[Collected data entries]
┄┄┄┄┄┄

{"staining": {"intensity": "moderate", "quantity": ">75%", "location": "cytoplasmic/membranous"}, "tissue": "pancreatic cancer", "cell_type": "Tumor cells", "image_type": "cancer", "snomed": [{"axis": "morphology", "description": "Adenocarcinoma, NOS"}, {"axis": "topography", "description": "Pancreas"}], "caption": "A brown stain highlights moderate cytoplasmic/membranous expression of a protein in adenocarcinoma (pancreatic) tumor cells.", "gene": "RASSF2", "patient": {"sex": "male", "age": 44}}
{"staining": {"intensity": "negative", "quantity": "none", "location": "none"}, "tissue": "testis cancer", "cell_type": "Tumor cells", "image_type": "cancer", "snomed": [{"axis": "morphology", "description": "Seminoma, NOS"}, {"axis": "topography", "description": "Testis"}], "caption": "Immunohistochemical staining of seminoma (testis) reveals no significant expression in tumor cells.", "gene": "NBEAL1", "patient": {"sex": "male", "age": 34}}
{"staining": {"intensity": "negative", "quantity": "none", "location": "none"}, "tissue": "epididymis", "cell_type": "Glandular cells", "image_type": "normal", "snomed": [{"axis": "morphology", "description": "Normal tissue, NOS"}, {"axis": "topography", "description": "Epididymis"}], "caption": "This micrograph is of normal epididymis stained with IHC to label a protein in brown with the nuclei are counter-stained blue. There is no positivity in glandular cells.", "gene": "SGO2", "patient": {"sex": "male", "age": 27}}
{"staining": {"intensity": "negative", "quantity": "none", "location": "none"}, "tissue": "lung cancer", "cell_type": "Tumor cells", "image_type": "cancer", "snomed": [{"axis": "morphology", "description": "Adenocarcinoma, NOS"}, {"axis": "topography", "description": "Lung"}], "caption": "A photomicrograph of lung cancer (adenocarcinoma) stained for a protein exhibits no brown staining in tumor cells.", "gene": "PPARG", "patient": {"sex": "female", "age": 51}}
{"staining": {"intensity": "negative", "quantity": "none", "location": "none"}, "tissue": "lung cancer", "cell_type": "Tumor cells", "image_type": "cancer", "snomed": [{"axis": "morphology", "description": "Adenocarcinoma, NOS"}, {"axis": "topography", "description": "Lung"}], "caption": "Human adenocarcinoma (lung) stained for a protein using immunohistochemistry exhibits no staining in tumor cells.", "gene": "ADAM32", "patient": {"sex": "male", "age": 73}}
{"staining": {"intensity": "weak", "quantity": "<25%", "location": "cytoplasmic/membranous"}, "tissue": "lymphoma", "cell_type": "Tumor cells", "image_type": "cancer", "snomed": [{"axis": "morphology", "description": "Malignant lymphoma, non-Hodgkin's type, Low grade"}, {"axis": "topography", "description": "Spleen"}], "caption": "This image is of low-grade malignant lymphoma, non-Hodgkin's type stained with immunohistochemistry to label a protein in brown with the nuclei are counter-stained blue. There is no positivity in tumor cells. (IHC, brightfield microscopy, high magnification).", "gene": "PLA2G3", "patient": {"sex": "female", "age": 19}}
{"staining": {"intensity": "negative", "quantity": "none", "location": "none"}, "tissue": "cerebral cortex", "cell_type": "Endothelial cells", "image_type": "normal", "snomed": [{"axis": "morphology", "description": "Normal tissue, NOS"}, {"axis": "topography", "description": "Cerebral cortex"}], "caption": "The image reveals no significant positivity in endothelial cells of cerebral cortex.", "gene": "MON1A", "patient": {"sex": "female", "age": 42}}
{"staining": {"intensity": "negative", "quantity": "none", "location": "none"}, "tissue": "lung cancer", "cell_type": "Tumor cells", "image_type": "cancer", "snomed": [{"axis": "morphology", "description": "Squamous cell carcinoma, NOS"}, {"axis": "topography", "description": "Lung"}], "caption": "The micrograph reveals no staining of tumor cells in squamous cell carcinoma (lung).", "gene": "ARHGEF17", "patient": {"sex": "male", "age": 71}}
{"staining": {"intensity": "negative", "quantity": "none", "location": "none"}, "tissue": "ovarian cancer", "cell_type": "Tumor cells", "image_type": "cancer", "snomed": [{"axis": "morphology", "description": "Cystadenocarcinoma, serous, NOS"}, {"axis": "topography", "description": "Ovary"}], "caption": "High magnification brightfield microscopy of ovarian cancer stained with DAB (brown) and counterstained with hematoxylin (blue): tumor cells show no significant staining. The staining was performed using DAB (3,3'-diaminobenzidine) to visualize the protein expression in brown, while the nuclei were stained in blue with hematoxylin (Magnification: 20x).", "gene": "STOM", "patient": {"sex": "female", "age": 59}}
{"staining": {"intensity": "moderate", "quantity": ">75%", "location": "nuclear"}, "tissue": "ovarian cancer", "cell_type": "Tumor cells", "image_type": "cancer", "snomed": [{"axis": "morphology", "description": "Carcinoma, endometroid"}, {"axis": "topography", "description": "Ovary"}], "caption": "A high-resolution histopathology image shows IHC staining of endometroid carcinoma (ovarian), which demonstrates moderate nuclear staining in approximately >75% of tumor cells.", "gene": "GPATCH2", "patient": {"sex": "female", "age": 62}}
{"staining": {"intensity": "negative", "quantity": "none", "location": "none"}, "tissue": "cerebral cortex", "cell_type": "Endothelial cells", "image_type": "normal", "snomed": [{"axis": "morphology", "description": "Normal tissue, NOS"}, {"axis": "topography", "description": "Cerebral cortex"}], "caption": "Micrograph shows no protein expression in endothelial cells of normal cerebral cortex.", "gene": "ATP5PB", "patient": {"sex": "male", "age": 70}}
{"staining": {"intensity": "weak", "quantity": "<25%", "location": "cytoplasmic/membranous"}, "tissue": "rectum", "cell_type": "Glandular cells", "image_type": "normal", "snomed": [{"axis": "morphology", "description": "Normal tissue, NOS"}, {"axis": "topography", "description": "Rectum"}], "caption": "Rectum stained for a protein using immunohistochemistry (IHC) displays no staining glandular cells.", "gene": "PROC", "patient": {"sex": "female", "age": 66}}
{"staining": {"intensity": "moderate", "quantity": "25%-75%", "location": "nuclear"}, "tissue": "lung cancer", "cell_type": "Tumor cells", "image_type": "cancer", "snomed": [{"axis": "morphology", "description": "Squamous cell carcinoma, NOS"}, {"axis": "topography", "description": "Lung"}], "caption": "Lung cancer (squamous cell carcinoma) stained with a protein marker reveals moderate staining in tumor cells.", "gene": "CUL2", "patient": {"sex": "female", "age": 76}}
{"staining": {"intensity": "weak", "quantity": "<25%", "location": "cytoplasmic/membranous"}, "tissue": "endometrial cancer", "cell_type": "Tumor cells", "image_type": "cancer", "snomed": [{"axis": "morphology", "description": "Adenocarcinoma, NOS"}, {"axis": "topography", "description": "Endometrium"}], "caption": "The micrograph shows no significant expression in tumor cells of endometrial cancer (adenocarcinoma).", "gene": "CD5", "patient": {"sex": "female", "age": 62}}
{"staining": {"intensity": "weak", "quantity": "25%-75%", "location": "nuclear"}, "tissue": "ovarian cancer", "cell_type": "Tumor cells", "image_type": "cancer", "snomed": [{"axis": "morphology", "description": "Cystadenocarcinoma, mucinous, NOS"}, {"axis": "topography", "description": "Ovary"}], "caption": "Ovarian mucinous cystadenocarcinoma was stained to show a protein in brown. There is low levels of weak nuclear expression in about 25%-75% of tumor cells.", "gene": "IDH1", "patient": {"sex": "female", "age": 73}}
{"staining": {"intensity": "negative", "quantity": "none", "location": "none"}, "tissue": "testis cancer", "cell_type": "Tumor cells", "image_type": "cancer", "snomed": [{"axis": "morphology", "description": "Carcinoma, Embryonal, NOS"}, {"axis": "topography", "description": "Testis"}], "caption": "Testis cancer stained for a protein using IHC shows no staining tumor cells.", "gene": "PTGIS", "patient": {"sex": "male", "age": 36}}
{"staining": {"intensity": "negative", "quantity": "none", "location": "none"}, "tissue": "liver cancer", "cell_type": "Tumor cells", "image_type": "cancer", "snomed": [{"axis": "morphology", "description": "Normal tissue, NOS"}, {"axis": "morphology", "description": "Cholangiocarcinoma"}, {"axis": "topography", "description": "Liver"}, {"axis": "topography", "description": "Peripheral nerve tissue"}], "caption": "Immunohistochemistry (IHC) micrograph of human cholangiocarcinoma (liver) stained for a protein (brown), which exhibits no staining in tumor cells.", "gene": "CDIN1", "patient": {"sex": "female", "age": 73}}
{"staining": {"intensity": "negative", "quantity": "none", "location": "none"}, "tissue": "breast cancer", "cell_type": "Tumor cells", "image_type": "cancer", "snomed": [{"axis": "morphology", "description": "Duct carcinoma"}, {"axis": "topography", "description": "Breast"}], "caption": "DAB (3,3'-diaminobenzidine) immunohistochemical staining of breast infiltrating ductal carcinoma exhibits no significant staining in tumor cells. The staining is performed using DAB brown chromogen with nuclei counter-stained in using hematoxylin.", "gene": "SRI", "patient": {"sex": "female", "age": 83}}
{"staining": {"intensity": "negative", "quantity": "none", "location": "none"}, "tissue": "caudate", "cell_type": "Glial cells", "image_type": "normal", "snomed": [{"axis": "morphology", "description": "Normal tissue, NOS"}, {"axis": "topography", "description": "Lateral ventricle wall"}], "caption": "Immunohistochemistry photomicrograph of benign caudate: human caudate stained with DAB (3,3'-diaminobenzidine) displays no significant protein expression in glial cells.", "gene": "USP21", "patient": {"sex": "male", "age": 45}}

┄┄┄┄┄┄

» **Task directions**:
Each line from the beginning of the entries to the line with "photomicrograph of lung" must be repeated exactly, with both end lines kept and no other lines given.

» **The answer**:
{"staining": {"intensity": "moderate", "quantity": ">75%", "location": "cytoplasmic/membranous"}, "tissue": "pancreatic cancer", "cell_type": "Tumor cells", "image_type": "cancer", "snomed": [{"axis": "morphology", "description": "Adenocarcinoma, NOS"}, {"axis": "topography", "description": "Pancreas"}], "caption": "A brown stain highlights moderate cytoplasmic/membranous expression of a protein in adenocarcinoma (pancreatic) tumor cells.", "gene": "RASSF2", "patient": {"sex": "male", "age": 44}}
{"staining": {"intensity": "negative", "quantity": "none", "location": "none"}, "tissue": "testis cancer", "cell_type": "Tumor cells", "image_type": "cancer", "snomed": [{"axis": "morphology", "description": "Seminoma, NOS"}, {"axis": "topography", "description": "Testis"}], "caption": "Immunohistochemical staining of seminoma (testis) reveals no significant expression in tumor cells.", "gene": "NBEAL1", "patient": {"sex": "male", "age": 34}}
{"staining": {"intensity": "negative", "quantity": "none", "location": "none"}, "tissue": "epididymis", "cell_type": "Glandular cells", "image_type": "normal", "snomed": [{"axis": "morphology", "description": "Normal tissue, NOS"}, {"axis": "topography", "description": "Epididymis"}], "caption": "This micrograph is of normal epididymis stained with IHC to label a protein in brown with the nuclei are counter-stained blue. There is no positivity in glandular cells.", "gene": "SGO2", "patient": {"sex": "male", "age": 27}}
{"staining": {"intensity": "negative", "quantity": "none", "location": "none"}, "tissue": "lung cancer", "cell_type": "Tumor cells", "image_type": "cancer", "snomed": [{"axis": "morphology", "description": "Adenocarcinoma, NOS"}, {"axis": "topography", "description": "Lung"}], "caption": "A photomicrograph of lung cancer (adenocarcinoma) stained for a protein exhibits no brown staining in tumor cells.", "gene": "PPARG", "patient": {"sex": "female", "age": 51}}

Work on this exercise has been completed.